Now, Lakshmi has expanded to Chennai, having launched Kovai Alankar Vilas in Anna Nagar, featuring a very similar menu, plus a few new dishes. Compared to the Coimbatore restaurant, the decor of Kovai Alankar Vilas is less rustic, with the quirky illustrations and traditional board games found in the former given a miss. Ten more branches in Chennai are in the pipeline, we hear.
This straightforward fine-dine restaurant has a menu suited mostly for non-vegetarians and a kitchen that uses organic meat and cold-pressed oils. Not surprisingly, Lakshmi is in the thick of things here as well, manning the kitchen round the clock, with support from her daughter, Harshini D and franchise partners, Ramachandran Sabarirajan and Manikandan G. As we sip on their most popular drink, the elaneer sherbet that has generous pieces of tender coconut meat making it a complete summer drink, Priya shares that most of the vegetables used here too are sourced from her farm in Pollachi, besides in and around the city. “Some vegetables that I do not cultivate — like carrots, onion and garlic — are also sourced from Ooty sometimes,” she says.
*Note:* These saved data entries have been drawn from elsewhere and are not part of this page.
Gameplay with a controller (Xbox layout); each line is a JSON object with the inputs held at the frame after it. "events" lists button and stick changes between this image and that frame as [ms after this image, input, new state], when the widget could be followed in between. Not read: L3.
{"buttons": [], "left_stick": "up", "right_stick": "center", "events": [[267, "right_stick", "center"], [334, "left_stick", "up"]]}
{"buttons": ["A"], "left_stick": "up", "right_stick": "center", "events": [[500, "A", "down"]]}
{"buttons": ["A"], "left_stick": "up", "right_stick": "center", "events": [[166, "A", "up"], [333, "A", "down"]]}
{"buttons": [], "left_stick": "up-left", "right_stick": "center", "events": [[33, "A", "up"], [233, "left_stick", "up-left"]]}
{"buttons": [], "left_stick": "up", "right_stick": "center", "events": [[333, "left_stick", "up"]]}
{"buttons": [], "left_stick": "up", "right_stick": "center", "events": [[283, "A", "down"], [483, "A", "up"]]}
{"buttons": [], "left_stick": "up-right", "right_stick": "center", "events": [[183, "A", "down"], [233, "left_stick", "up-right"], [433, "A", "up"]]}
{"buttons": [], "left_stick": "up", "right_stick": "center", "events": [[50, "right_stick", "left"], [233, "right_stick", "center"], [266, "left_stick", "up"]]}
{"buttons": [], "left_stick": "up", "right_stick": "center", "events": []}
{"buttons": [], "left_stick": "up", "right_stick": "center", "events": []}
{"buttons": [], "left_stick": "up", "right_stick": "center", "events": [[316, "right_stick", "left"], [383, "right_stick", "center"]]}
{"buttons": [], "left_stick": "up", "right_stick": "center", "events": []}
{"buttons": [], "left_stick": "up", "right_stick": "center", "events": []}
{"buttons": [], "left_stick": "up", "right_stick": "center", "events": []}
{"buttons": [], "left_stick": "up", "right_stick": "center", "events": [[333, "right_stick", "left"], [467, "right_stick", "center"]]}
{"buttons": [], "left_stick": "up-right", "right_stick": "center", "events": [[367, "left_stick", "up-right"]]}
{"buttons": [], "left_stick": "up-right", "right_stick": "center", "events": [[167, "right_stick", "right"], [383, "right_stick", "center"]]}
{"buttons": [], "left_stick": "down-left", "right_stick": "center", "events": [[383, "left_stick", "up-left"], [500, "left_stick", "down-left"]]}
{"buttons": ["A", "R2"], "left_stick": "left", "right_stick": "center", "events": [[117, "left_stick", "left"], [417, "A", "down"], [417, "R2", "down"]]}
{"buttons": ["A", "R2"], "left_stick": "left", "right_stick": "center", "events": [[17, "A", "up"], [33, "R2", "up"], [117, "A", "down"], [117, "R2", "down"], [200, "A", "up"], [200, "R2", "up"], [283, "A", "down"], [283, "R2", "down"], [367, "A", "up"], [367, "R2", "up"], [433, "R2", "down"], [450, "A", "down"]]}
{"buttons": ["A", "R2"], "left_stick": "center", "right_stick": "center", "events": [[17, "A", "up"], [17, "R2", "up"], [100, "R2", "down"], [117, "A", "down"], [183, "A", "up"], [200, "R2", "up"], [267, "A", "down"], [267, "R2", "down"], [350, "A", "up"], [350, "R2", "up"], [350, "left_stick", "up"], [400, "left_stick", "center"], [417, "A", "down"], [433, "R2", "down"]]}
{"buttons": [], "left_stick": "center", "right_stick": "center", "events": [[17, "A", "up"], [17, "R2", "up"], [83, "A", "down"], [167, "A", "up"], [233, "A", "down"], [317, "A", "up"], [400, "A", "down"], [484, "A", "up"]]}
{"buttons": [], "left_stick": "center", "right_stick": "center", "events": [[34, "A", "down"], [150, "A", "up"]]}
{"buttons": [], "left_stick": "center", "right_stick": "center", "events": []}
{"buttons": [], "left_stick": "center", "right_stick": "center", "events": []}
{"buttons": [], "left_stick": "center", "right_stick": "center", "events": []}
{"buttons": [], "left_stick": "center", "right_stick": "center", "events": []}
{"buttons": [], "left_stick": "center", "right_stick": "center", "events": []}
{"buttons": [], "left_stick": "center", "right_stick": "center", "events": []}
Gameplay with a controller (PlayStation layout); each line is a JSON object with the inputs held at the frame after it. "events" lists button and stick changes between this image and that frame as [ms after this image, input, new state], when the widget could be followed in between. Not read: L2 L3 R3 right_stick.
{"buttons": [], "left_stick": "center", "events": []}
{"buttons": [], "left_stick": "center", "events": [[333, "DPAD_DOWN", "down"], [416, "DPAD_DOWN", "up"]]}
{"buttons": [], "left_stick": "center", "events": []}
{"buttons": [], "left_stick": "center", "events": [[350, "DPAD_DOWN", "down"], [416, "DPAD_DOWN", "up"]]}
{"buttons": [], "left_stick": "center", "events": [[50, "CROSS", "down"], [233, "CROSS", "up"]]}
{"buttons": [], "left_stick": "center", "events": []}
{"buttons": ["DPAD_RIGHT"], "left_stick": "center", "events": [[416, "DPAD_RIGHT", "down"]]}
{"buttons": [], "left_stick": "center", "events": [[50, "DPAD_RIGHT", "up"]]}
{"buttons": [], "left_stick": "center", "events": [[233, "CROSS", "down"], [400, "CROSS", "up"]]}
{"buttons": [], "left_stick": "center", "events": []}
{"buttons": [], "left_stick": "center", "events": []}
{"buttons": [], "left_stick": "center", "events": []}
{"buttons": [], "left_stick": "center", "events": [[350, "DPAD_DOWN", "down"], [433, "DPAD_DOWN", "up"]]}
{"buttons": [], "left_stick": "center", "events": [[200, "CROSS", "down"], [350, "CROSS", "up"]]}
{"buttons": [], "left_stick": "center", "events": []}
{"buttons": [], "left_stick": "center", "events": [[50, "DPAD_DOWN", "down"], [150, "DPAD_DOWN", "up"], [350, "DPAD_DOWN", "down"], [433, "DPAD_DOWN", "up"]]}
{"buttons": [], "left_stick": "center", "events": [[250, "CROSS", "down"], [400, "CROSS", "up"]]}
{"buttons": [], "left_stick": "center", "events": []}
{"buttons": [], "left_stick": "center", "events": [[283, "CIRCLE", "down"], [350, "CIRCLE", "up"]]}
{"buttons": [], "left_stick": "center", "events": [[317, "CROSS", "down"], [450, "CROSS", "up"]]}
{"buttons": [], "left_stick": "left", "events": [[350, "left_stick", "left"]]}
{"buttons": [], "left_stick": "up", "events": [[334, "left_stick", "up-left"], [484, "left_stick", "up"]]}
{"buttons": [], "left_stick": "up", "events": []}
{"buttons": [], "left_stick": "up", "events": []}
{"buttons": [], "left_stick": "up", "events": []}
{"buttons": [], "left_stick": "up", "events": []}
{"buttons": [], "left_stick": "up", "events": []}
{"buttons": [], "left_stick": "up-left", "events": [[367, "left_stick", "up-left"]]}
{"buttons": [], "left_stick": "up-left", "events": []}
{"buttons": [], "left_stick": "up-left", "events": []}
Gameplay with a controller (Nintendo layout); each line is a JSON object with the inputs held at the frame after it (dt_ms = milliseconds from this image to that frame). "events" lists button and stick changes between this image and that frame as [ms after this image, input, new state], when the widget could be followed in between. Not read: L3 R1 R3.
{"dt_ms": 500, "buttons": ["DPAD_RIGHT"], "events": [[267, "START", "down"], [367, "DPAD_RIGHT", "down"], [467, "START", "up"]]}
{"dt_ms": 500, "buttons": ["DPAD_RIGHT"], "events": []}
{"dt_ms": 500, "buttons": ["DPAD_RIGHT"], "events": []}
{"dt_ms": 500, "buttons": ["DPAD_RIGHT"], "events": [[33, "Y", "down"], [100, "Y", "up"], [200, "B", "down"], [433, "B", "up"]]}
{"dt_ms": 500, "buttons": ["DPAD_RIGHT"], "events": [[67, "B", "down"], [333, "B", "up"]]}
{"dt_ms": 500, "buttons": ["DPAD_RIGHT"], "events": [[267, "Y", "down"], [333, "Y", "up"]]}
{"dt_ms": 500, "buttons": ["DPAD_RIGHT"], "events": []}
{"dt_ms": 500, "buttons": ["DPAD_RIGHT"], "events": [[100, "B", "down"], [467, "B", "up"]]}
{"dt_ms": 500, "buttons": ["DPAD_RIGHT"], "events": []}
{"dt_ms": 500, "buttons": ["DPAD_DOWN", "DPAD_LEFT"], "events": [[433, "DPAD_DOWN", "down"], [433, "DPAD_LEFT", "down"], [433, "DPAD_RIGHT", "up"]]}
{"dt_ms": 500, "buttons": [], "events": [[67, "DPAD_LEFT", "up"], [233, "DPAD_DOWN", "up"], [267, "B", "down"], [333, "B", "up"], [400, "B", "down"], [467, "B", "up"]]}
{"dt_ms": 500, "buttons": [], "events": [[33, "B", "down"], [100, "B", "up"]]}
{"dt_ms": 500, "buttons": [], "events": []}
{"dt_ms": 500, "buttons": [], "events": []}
Besides biryani, the restaurant serves popular fare like parottas, paniyarams, appams, and starters like Pallipalayam chicken and coriander pepper paneer. Two of the signatures she recommends are the coriander pepper prawn and karuvepellai (curry leaves) pepper prawn, both abundantly laced with hand-ground pepper masala and curry leaves, and yet not as fiery as we had feared. The egg paniyarams that we tasted next were soft in texture and are best had with the range of chutneys on offer. A local favourite, the kari dosai seems to be a repeat order at many tables. For something with a punch, we suggest the pichu potta kozhi, that too arrives topped with freshly-ground pepper. And if that does not do the trick, their fiery vanjaram fry is sure to. As for the aromatic biryani made with seeraga samba rice and tender mutton cooked in cold-pressed coconut oil, it is worth the money right down to the last grain. Have it with the delicious yeral thokku, my personal favourite.